Our strategy to reach net zero by 2050 includes the following:
We have established greenhouse gas (GHG) emission reduction goals to achieve a 50% reduction from 2007 levels by 2030 and reach net zero by 2050, consistent with the commitments of the Paris Agreement. These goals are based on the equity share approach for our owned facilities across the system (Scope 1), which includes our electric and natural gas distribution operations. In addition to our efforts to reduce direct emissions (Scope 1 and 2), across the Southern Company system we are working with upstream fuel suppliers and downstream customers to reduce indirect (Scope 3) emissions.
Through 2023, Southern Company has reduced Scope 1 GHG emissions by 49% relative to our baseline year of 2007. Approximately 69% of our emissions profile is comprised of Scope 1 emissions, followed by our Scope 3 emissions at approximately 31%.
In 2023, approximately one-third of our annual energy mix for the electric operations was from clean energy resources.
We expect to have over 20,000 megawatts (MW) of renewable and storage resources in our portfolio by 2030.
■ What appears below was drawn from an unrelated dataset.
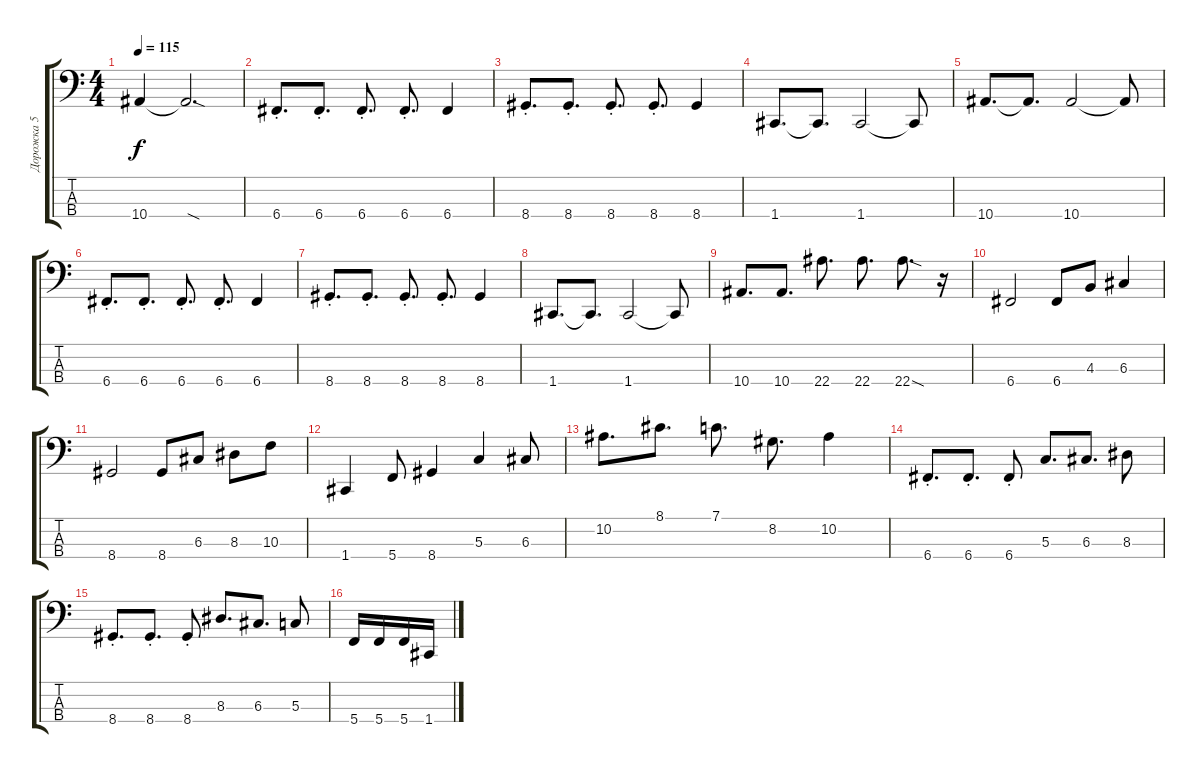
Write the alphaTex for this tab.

By the mid-2030s, we expect an 87% reduction in nameplate coal capacity from 2007.
Natural gas distribution and the existing infrastructure are foundational to reaching a net-zero clean energy future with the greatest consumer affordability. In close partnership with our customers, regulators and other stakeholders, we are collaborating to reduce greenhouse gas emissions across the value chain. Our strategy to reduce Scope 1 emissions from our natural gas utilities includes pipeline modernization, leak detection and repair, damage prevention, reduction in blowdown emissions, and investing in Next Generation Natural Gas and renewable gas. Additionally, we operate over 400 fleet vehicles, which run on Compressed Natural Gas (CNG), reducing common urban pollutants by up to 90% and greenhouse gas emissions by up to 21% compared to vehicles operating on traditional fuels.
In addition to industry-leading Scope 3 reporting, Southern Company and Southern Company Gas continue employing a deliberate and disciplined approach to reduce Scope 3 emissions by focusing on upstream and downstream solutions that yield value for customers and other stakeholders. Southern Company Gas is working with participants across that value chain to pursue continuous improvement in voluntary reporting standards.
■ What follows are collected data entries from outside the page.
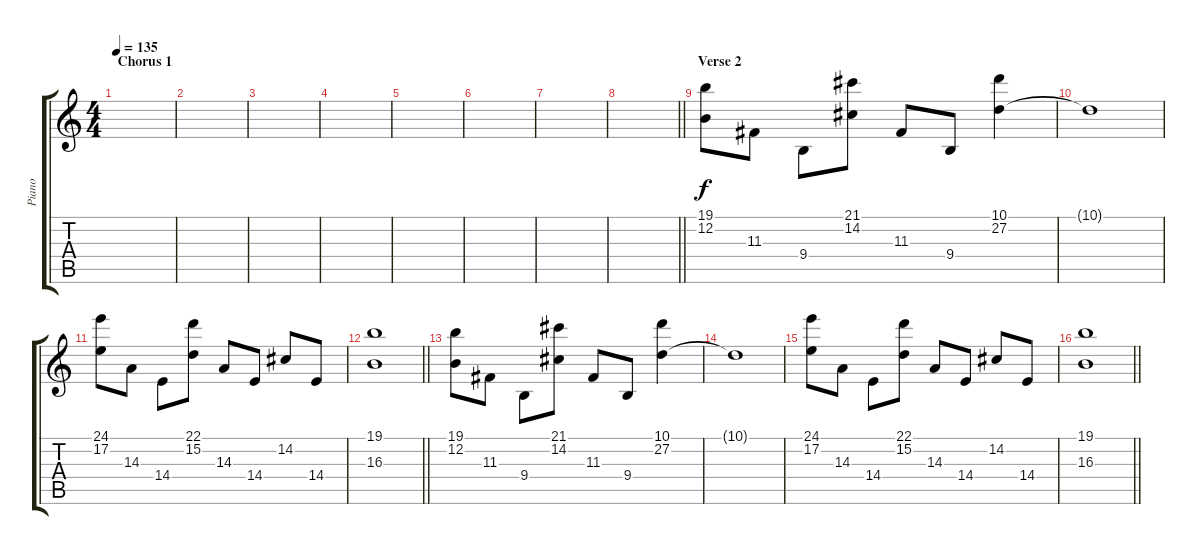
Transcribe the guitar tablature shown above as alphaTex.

\track ("Piano" "Piano") {instrument acousticgrandpiano}
\staff {score tabs}
\tuning (E4 B3 G3 D3 A2 E2) {hide}
\ts (4 4)
\section ("" "Chorus 1")
\tempo 135
\clef g2
\ks c
|
|
|
|
|
|
|
\barLineRight lightlight
|
\section ("" "Verse 2")
(19.1 12.2).8 11.3.8 9.4.8 (21.1 14.2).8 11.3.8 9.4.8 (10.1 27.2).4 |
10.1{t}.1 |
(24.1 17.2).8 14.3.8 14.4.8 (22.1 15.2).8 14.3.8 14.4.8 14.2.8 14.4.8 |
\barLineRight lightlight
(19.1 16.3).1 |
(19.1 12.2).8 11.3.8 9.4.8 (21.1 14.2).8 11.3.8 9.4.8 (10.1 27.2).4 |
10.1{t}.1 |
(24.1 17.2).8 14.3.8 14.4.8 (22.1 15.2).8 14.3.8 14.4.8 14.2.8 14.4.8 |
\barLineRight lightlight
(19.1 16.3).1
Given the lack of standardization and accuracy of measurement methodologies and protocols for reporting Scope 3 emissions, as well as other factors, Southern Company has not established a target for Scope 3 emissions. We are actively supporting efforts to standardize methane emissions measurement, monitoring, reporting and verification, including related mitigation approaches, and taking tangible action to reduce our actual Scope 3 emissions. We recognize the importance many stakeholders place on Scope 3 emissions and are committed to ongoing transparency and dialogue.
Includes owned and contracted resources including 100% capacity for jointly owned projects. With respect to renewable generation and associated renewable energy credits (RECs), to the extent an affiliate of Southern Company has the right to the RECs associated with renewable energy it generates or purchases, it retains the right to sell the energy and RECs, either bundled or separately, to retail customers or third parties.
Other includes biomass and landfill gas.
*Future estimates include owned and contracted capacity that have received regulatory approval. Additional renewable resources could be added prior to 2030 at Southern Power or at our operating companies, should they be proposed and approved through regulatory processes.
*Future estimates were provided before the EPA’s issuance of new GHG rules under the Clean Air Act addressing emissions from fossil fuel-fired electric generating units. Updated capacity expectations taking these new rules into account are under review by subject matter experts internal to the company and will depend upon environmental compliance determinations as well as state regulatory processes. Minority ownership units are subject to compliance decisions made by majority owners.